By Cindy Jackson
May 26, 2021
Taco Pope, County Manager and David Jahosky of the Government Services Group were on hand at the most recent meeting (May 24, 2021) Board of County Commissioners (BOCC) to discuss the American Rescue Plan Act of 2021 (ARPA), and the actual “ARP” or American Rescue Plan and its intended impact on Nassau County.
The ARPA is a $1.9 trillion economic stimulus bill passed by the United States Congress and signed into law by President Biden in March of this year.
The ARPA might be described as the sequel to the CARES Act (The Coronavirus Aid, Relief and Economic Security (CARES) Act which authorized more than $2 trillion to counter the impact of COVID-19). The CARES Act became law in March 2020 of which Nassau County received over $15 million.
According to guidance provided by the US Treasury, Nassau County is set to receive two payments which will total $17.18 million. 50% was received May 2021 and the remaining 50% will be received in twelve months – no sooner.
Said County Manager Pope, “we’re not rolling out a rescue plan, we’re rolling out a prosperity plan.”
During Jahosky’s presentation to the Board, he outlined the five primary categories for which funds can be used.
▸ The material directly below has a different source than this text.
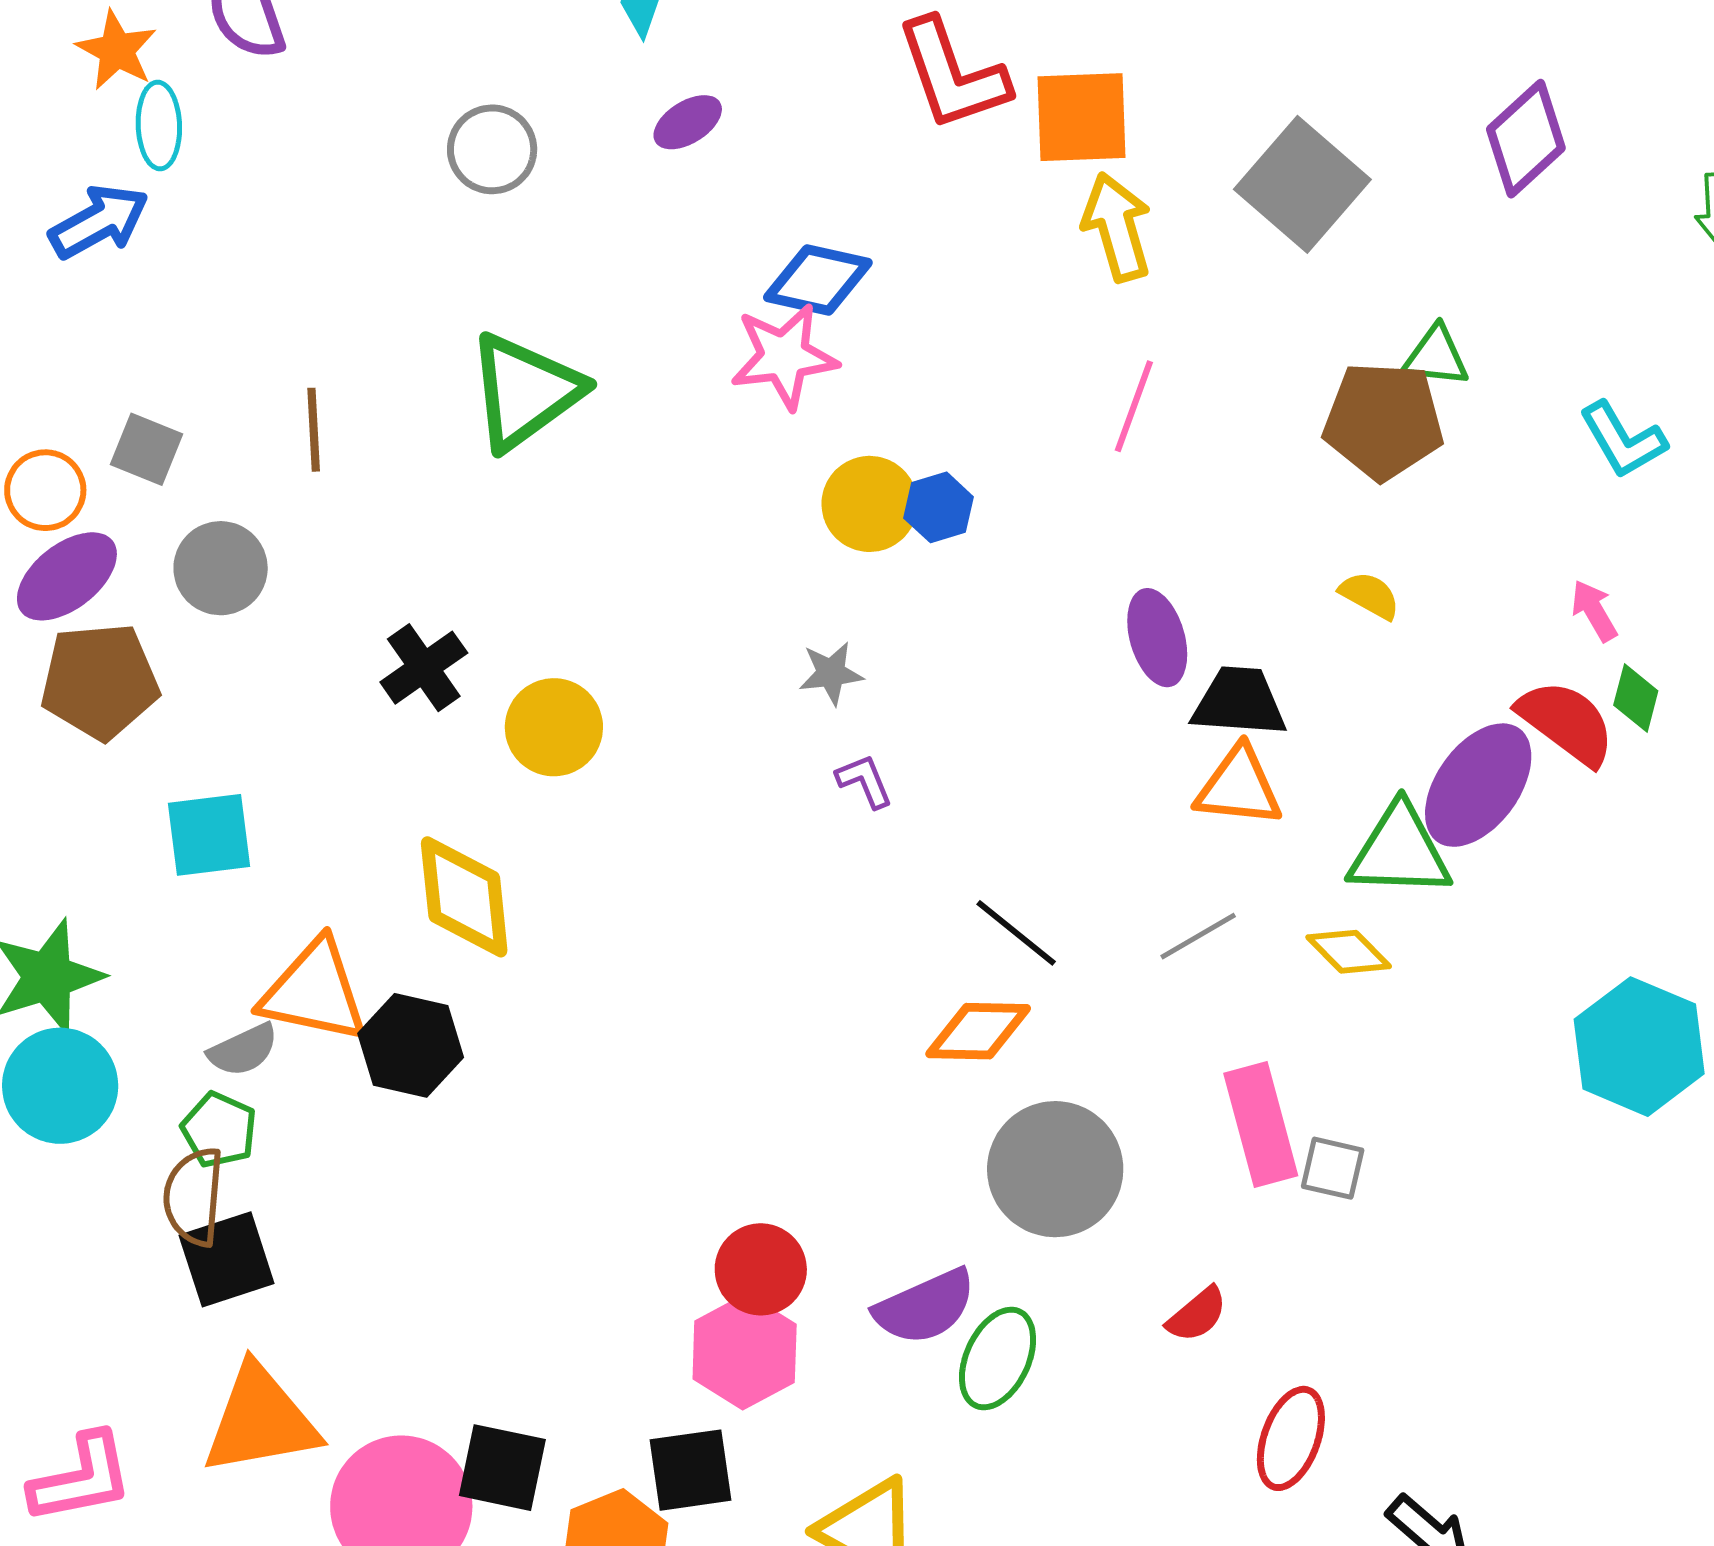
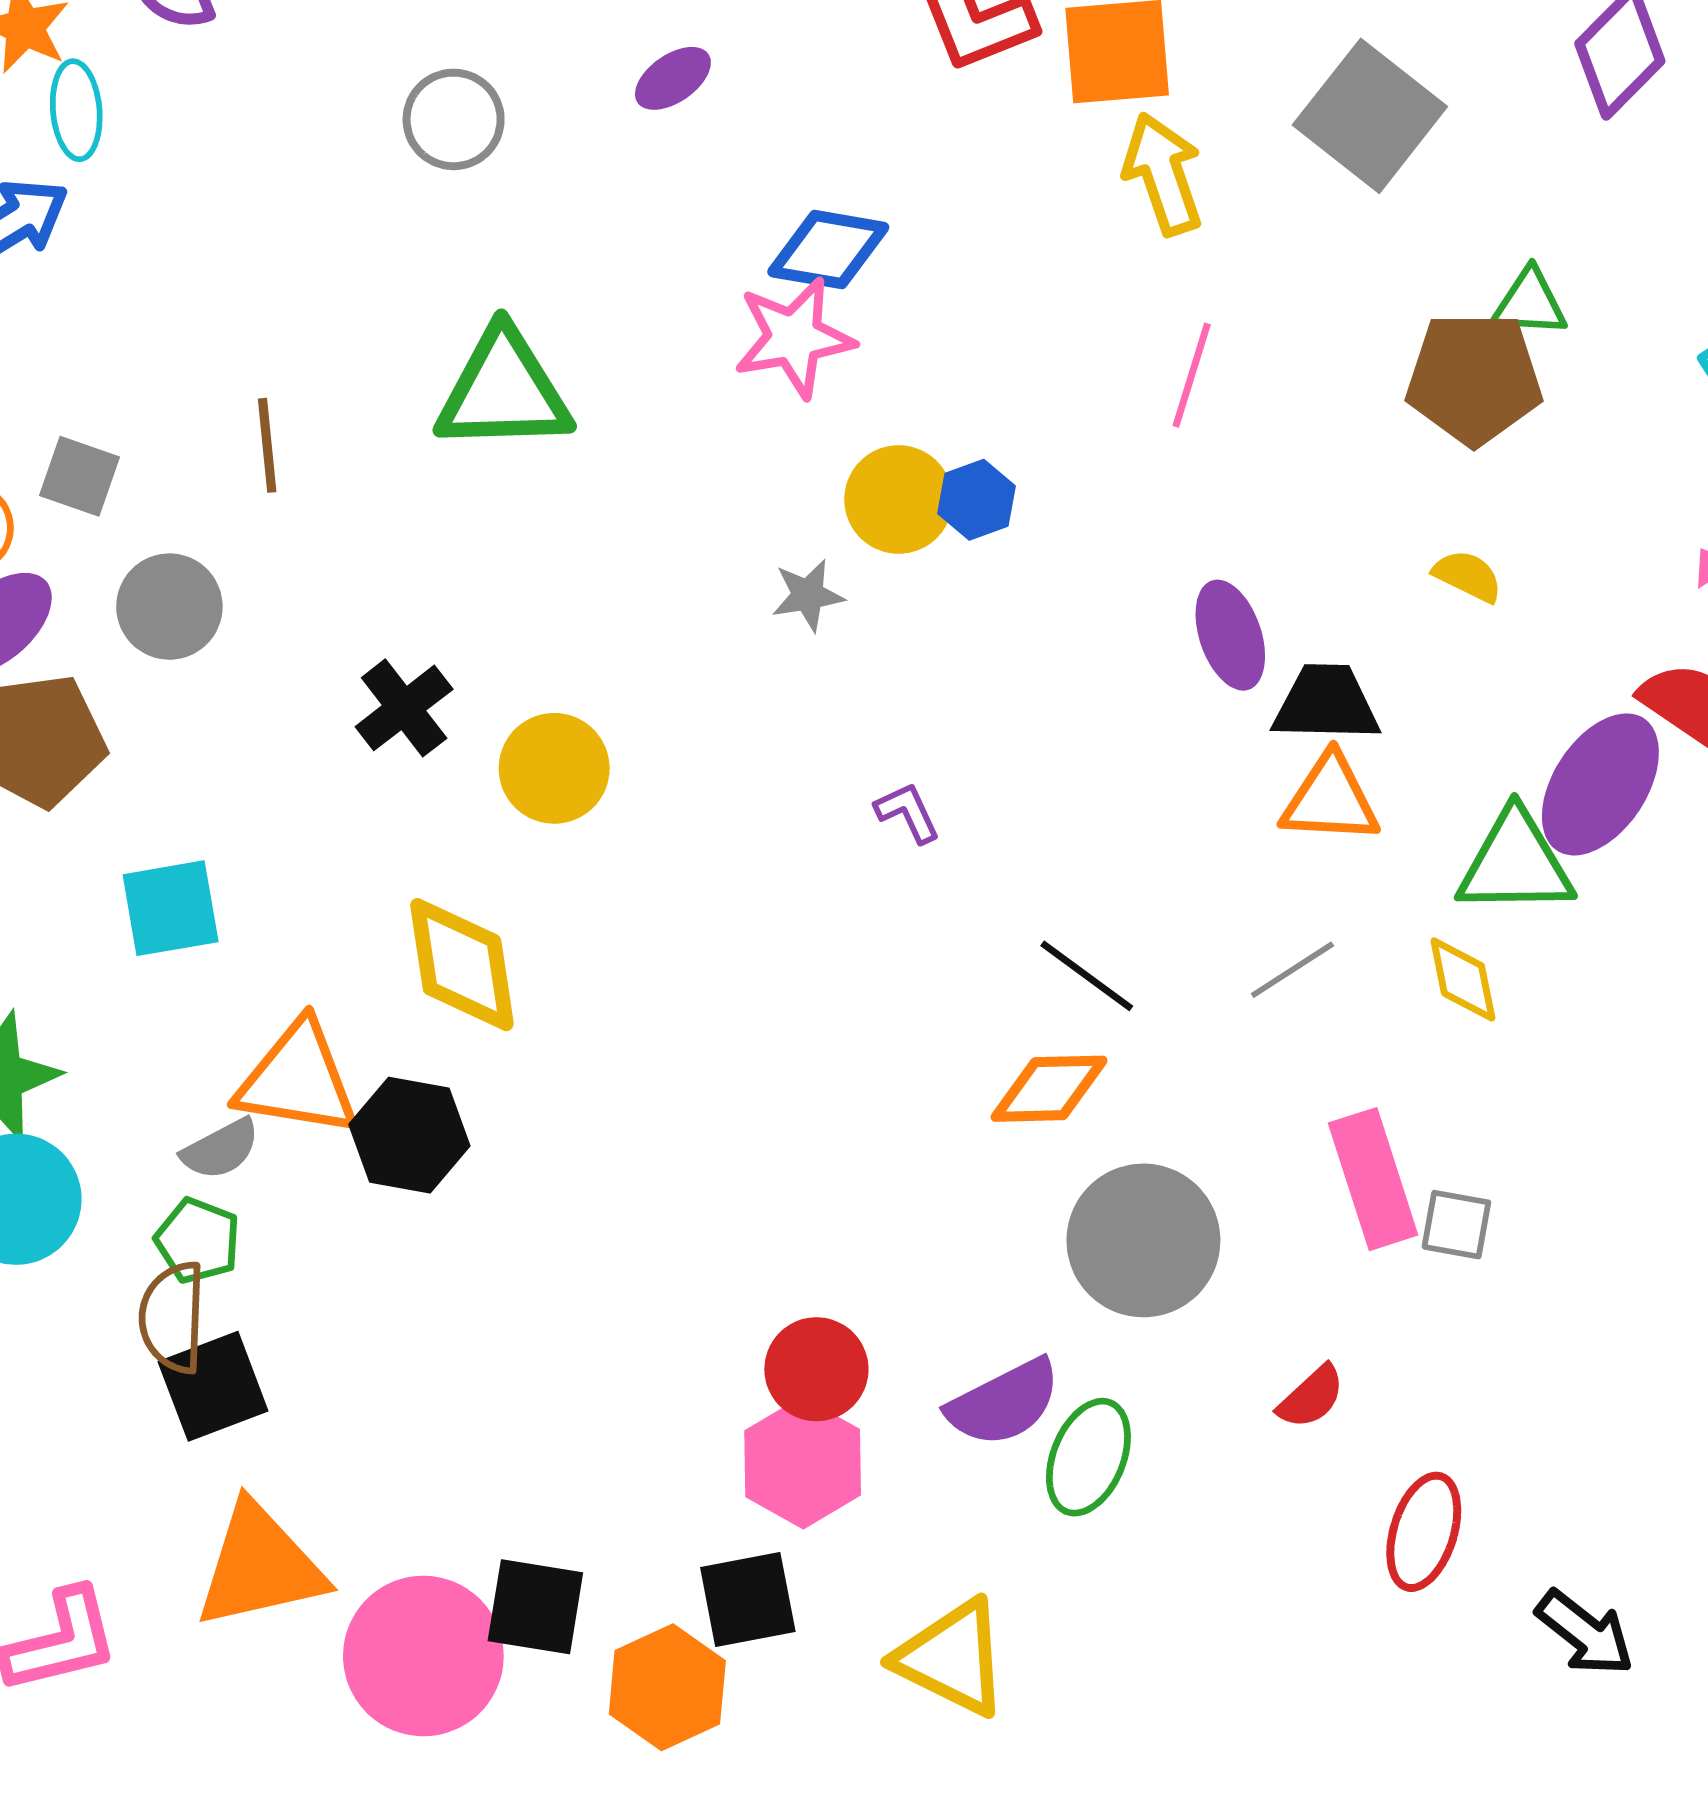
green triangle: (525, 391) -> (503, 391), turned 37
gray star: (831, 673) -> (808, 595), moved
yellow diamond: (1349, 952) -> (1463, 979), turned 36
They are:
• Strategic Infrastructure Investment (things like water, sewer and broadband)
• Local Business Incubation
• Revenue Stabilization
• Assistance to Nonprofits and other Community Organizations; and
• Strategic Investment in the Mitigation of Economic Uncertainty
Under the heading of nonprofit assistance, Pope envisions the County providing a liaison service to those groups to help identify resources and navigate the process.
Jahosky described the CARES Act as “a sprint” while he views the ARPA as “a marathon,” a recovery program expected to last about three years.
Additional guidance is expected to be issued later this summer but, in the meantime, Jahosky made mention of certain prohibitions already in place. There can be no net reduction in tax revenue and no deposits can be made to fund pension liabilities. In addition, monies cannot be used that would duplicate programs already in place. For instance, a rental assistance program is now offered by the State so the County cannot and will not be providing such a service.
In addition, just like with CARES, there are “claw back provisions” in place with ARPA monies which simply means that money received (by the County) must be returned if a discrepancy is discovered showing that rules and regulations were not followed correctly.
Both Jahosky and Pope underscored the disparity in per capita allotments in total ARPA allocations to the county and municipalities.
With no questions asked by BOCC members after the presentation, a motion passed unanimously approving the document providing the basic information/suggested framework for moving forward with the Nassau County Prosperity Plan. Before any monies are spent, however, it will be necessary for staff to come before the Commissioners again.
As Jahosky noted in his portion of the presentation, the time between now until additional guidance is provided (expected in the next 60-90 days), will allow the County to engage in extensive planning and prioritizing.